Mögliche Hilfen können die Opfer von zwei anderen Stellen erhalten: Beim Verein Verkehrsopferhilfe, der eine Einrichtung der Autohaftpflichtversicherer ist. Der Verein unterstützt Menschen, bei denen ein Kraftfahrzeug vorsätzlich als Waffe eingesetzt wurde. Doch sind laut Weber die Möglichkeiten allerdings begrenzt, auch seien die Summen geringer, die zur Auszahlung anstehen können. Auch das Bundesamt für Justiz in Bonn wäre für die Opfer eine Anlaufstelle, hier können Opfer terroristischer Anschläge Härteleistungen erhalten. Allerdings gibt es hier keinen Rechtsanspruch wie beim Opferentschädigungsgesetz.

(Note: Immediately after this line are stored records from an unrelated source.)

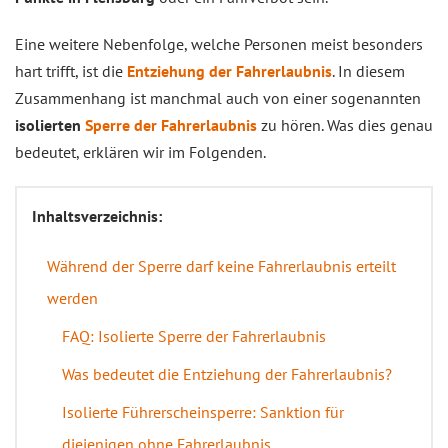
Eine weitere Nebenfolge, welche Personen meist besonders
hart trifft, ist die
Entziehung der Fahrerlaubnis
. In diesem
Zusammenhang ist manchmal auch von einer sogenannten
isolierten
Sperre der Fahrerlaubnis
zu hören. Was dies genau
bedeutet, erklären wir im Folgenden.
Inhaltsverzeichnis:
Während der Sperre darf keine Fahrerlaubnis erteilt
werden
FAQ: Isolierte Sperre der Fahrerlaubnis
Was bedeutet die Entziehung der Fahrerlaubnis?
Isolierte Führerscheinsperre: Sanktion für
diejenigen ohne Fahrerlaubnis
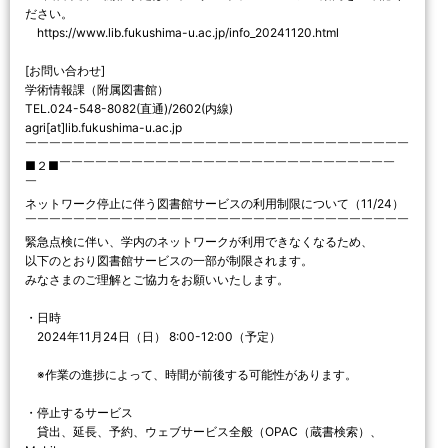
ださい。
https://www.lib.fukushima-u.ac.jp/info_20241120.html
[お問い合わせ]
学術情報課（附属図書館）
TEL.024-548-8082(直通)/2602(内線)
agri[at]lib.fukushima-u.ac.jp
￣￣￣￣￣￣￣￣￣￣￣￣￣￣￣￣￣￣￣￣￣￣￣￣￣￣￣￣￣￣￣￣
■２■￣￣￣￣￣￣￣￣￣￣￣￣￣￣￣￣￣￣￣￣￣￣￣￣￣￣￣￣
￣
ネットワーク停止に伴う図書館サービスの利用制限について（11/24）
￣￣￣￣￣￣￣￣￣￣￣￣￣￣￣￣￣￣￣￣￣￣￣￣￣￣￣￣￣￣￣￣
緊急点検に伴い、学内のネットワークが利用できなくなるため、
以下のとおり図書館サービスの一部が制限されます。
みなさまのご理解とご協力をお願いいたします。
・日時
2024年11月24日（日） 8:00-12:00（予定）
※作業の進捗によって、時間が前後する可能性があります。
・停止するサービス
貸出、延長、予約、ウェブサービス全般（OPAC（蔵書検索）、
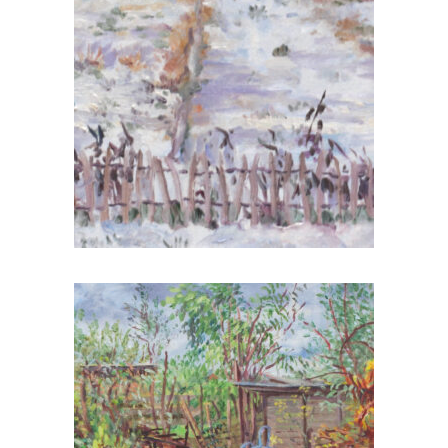
overige portretten
interieur
stadsgezichten
exposities
publicaties
cv & contact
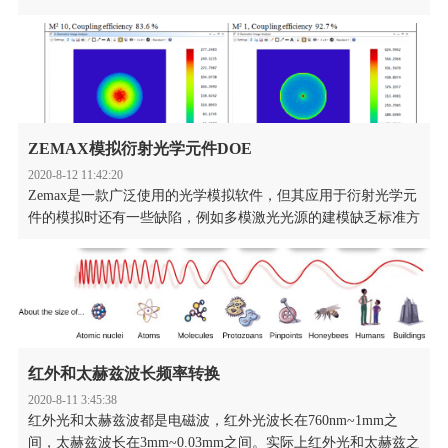
缺点，平顶光束能量分布均匀的特点使其成了很好的解决方案。
在光束整形方面，能产生平顶光束的器件很多，比如衍射光学元
件（DOE），微透镜阵列，非球面透镜组，多边形匀化棒等。
ZEMAX模拟衍射光学元件DOE
2020-8-12 11:42:20
Zemax是一款广泛使用的光学模拟软件，但其应用于衍射光学元
件的模拟时还有一些缺陷，例如多模激光光源的建模缺乏标准方
法。Holoor公司完善了ZEMAX模拟衍射光学元件DOE的方法，
通过应用散射模型来模拟和优化Zemax™中的单模和多模激光
器。利用这种方法可以使用几何光线跟踪来实现类似物理光学的
结果，实现各种情况下衍射光学元件Zemax建模。
红外和太赫兹波长频率转换
2020-8-11 3:45:38
红外光和太赫兹波都是电磁波，红外光波长在760nm~1mm之
间，太赫兹波长在3mm~0.03mm之间。实际上红外光和太赫兹之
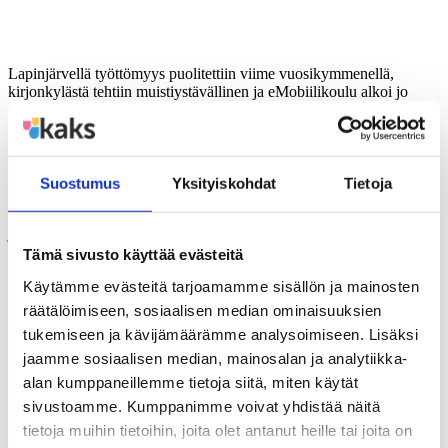
Lapinjärvellä työttömyys puolitettiin viime vuosikymmenellä,
kirjonkylästä tehtiin muistiystävällinen ja eMobiilikoulu alkoi jo
ennen koronakautta. 1600 asukkaan harvaanasuttu Pyhäntä on
Suomen teollistunein kunta, 63 % kunnan työpaikoista on
teollisuudessa. Sysmän pitkäjänteinen vastuullinen taloudenpito ja
kattavien lähipalvelujen säilyttäminen on tuonut kulttuurin ohella
tunnettuutta.
Suostumus
Yksityiskohdat
Tietoja
KAKS ̶ Kunnallisalan kehittämissäätiö nostaa 30-vuotisen
juhlataipaleensa kunniaksi esiin pienten kuntien elämää,
erikoisuuksia ja vahvuuksia. Innostimme alle 5000 asukkaan kuntia
Tämä sivusto käyttää evästeitä
arvioimaan ja esittämään tulevaisuuden pärjäämisreseptejään
Käytämme evästeitä tarjoamamme sisällön ja mainosten
elinvoiman, hyvinvoinnin ja yhteisöllisyyden näkökulmista. Samalla
ne esittelevät kuntiensa omintakeisimpia, erikoisimpia ja
räätälöimiseen, sosiaalisen median ominaisuuksien
kiinnostavimpia piirteitään.
tukemiseen ja kävijämäärämme analysoimiseen. Lisäksi
Lisätietoja: Asiamies Antti Mykkänen, 0400-570087
jaamme sosiaalisen median, mainosalan ja analytiikka-
alan kumppaneillemme tietoja siitä, miten käytät
sivustoamme. Kumppanimme voivat yhdistää näitä
Jaa artikkeli
tietoja muihin tietoihin, joita olet antanut heille tai joita on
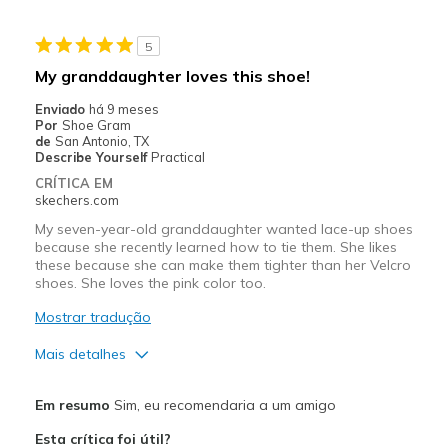
Wear Out Quickly
5
Melhores utilizações
My granddaughter loves this shoe!
Casual Wear
Enviado
há 9 meses
Por
Shoe Gram
Going Out
de
San Antonio, TX
Describe Yourself
Practical
Special Occasions
CRÍTICA EM
skechers.com
Width
Feels true to width
My seven-year-old granddaughter wanted lace-up shoes
Sizing
Feels true to size
because she recently learned how to tie them. She likes
View On Shoes
Shoes are for Wearing
these because she can make them tighter than her Velcro
shoes. She loves the pink color too.
Mostrar tradução
Mais detalhes
Prós
Em resumo
Sim, eu recomendaria a um amigo
Attractive Design
Esta crítica foi útil?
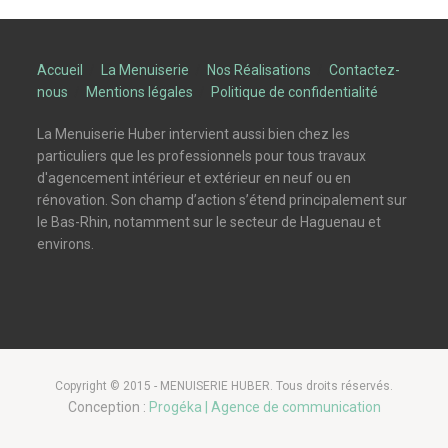
Accueil
/
La Menuiserie
/
Nos Réalisations
/
Contactez-
nous
/
Mentions légales
/
Politique de confidentialité
La Menuiserie Huber intervient aussi bien chez les
particuliers que les professionnels pour tous travaux
d'agencement intérieur et extérieur en neuf ou en
rénovation. Son champ d’action s’étend principalement sur
le Bas-Rhin, notamment sur le secteur de Haguenau et
environs.
Copyright © 2015 - MENUISERIE HUBER. Tous droits réservés.
Conception :
Progéka | Agence de communication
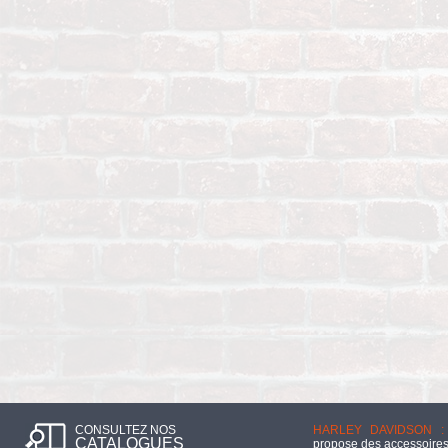
CONSULTEZ NOS
HARLEY DAVIDSON :
CATALOGUES
propose des accessoires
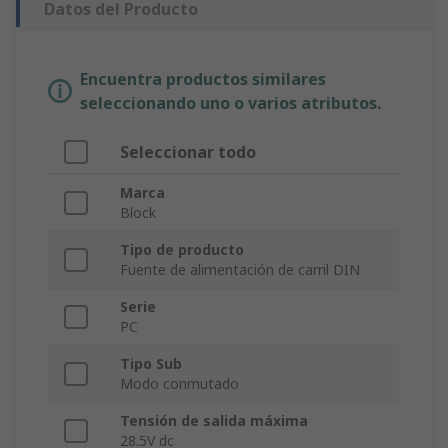
Datos del Producto
Encuentra productos similares
seleccionando uno o varios atributos.
Seleccionar todo
Marca
Block
Tipo de producto
Fuente de alimentación de carril DIN
Serie
PC
Tipo Sub
Modo conmutado
Tensión de salida máxima
28.5V dc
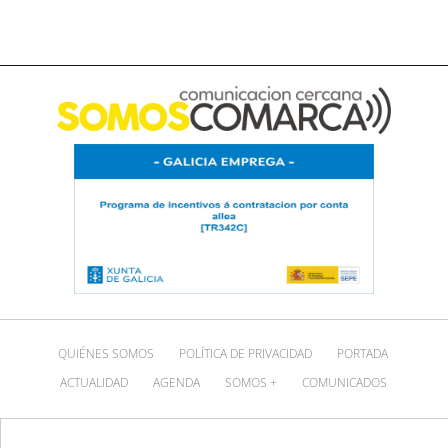
QUIÉNES SOMOS
POLÍTICA DE PRIVACIDAD
PORTADA
ACTUALIDAD
AGENDA
SOMOS +
COMUNICADOS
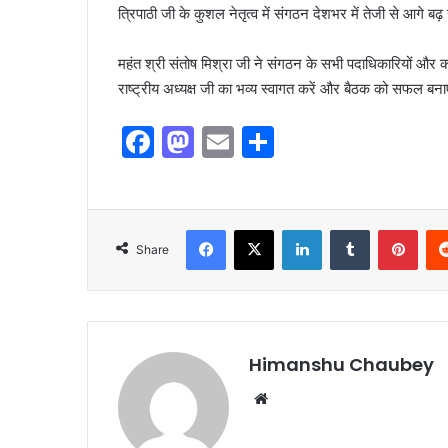
त्रिपाठी जी के कुशल नेतृत्व में संगठन देशभर में तेजी से आगे बढ़
​महंत श्री संतोष मिश्रा जी ने संगठन के सभी पदाधिकारियों और क
राष्ट्रीय अध्यक्ष जी का भव्य स्वागत करें और बैठक को सफल बना
F
M
E
S
a
a
m
h
c
st
ai
ar
e
o
l
e
Share
b
d
o
o
o
n
k
Himanshu Chaubey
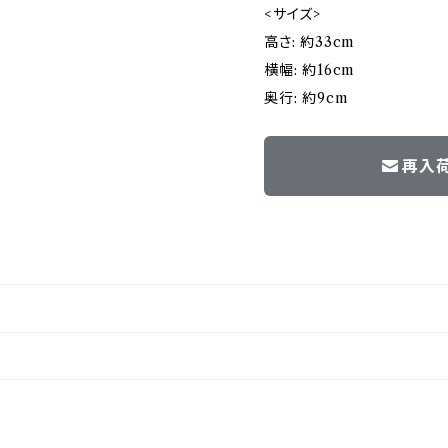
<サイズ>
高さ: 約33cm
横幅: 約16cm
奥行: 約9cm
再入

Wie es mit dem Opferentschädigungsgesetz - und der Rechtslücke zu tätlichen Angriffen mit Kraftfahrzeugen oder eines Anhängers - nach dem Anschlag von Berlin weitergeht, ist bislang offen. Auf Anfrage von SPIEGEL ONLINE erklärte das Bundesjustizministerium am Freitag, in Sachen Opferschutzgesetz sei nicht Justizminister Heiko Maas (SPD), sondern das Bundesministerium für Arbeit und Soziales (BMAS) "federführend" zuständig. Ministerin ist dort Andrea Nahles, ebenfalls SPD.